If I could get to speak to your teacher I would admonish him for not specifying that the thrower should stand 9m in front. He is creating the impression that this is always a valid assumption. If you were to cut the wall height to, say, 4.4m, it would become painfully obvious that standing 9m from the wall to throw the sword is silly.

So, setting that aside, your question now is how to find the velocity needed for the naive solution.
You know the PE stored in the bow. That, we assume, is all turned into KE of the sword. If the sword has mass m and speed v at launch, what is its KE in terms of m and v?

Finally, having assumed the thrower and receiver are equidistant from the wall, you should know how to obtain the formula for the angle.
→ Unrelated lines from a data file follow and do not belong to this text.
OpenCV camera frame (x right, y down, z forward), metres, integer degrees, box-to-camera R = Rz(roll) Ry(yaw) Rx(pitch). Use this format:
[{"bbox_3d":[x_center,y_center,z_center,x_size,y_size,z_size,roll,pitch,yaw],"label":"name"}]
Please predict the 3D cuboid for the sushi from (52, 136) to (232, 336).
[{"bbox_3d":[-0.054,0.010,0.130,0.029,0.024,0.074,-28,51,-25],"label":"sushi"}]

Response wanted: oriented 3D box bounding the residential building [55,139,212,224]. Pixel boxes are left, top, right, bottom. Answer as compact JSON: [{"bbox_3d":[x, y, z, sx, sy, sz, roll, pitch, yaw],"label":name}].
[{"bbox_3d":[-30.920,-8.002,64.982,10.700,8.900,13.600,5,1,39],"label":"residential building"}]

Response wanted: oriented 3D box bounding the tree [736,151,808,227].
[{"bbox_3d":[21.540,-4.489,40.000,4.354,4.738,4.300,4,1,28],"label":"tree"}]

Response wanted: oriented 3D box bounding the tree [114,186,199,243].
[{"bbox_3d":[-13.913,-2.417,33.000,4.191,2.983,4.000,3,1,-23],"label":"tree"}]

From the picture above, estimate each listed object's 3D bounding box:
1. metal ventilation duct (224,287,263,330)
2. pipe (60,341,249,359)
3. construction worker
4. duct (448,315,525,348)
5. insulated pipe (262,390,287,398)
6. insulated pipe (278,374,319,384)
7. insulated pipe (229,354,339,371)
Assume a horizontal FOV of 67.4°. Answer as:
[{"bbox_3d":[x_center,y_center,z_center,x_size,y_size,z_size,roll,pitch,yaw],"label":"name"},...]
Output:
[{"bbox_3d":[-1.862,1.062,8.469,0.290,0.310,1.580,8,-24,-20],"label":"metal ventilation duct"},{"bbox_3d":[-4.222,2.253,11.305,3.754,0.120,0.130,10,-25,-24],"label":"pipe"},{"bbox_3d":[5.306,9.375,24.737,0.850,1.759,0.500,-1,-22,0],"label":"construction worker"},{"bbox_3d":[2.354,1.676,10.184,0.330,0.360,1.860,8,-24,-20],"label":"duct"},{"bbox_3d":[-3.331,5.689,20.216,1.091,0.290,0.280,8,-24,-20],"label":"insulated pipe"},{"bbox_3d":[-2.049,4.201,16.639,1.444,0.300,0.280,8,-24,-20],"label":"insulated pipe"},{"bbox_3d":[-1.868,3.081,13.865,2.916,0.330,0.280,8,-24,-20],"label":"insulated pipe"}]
Here are the steps:
If the throw speed is v and the angle is θ, what are the horizontal and vertical components?
If the height to be cleared is h (=14-2.4m, but just leave it as unknown h in answering), with that vertical velocity, how long will it take to reach its maximum height? Get an equation of the form t=some function of v, θ, h.
How far will the sword have travelled horizontally in that time? Get an equation in the form x=some function of v, θ and h.
Knowing x=9m, what equation do you get for θ?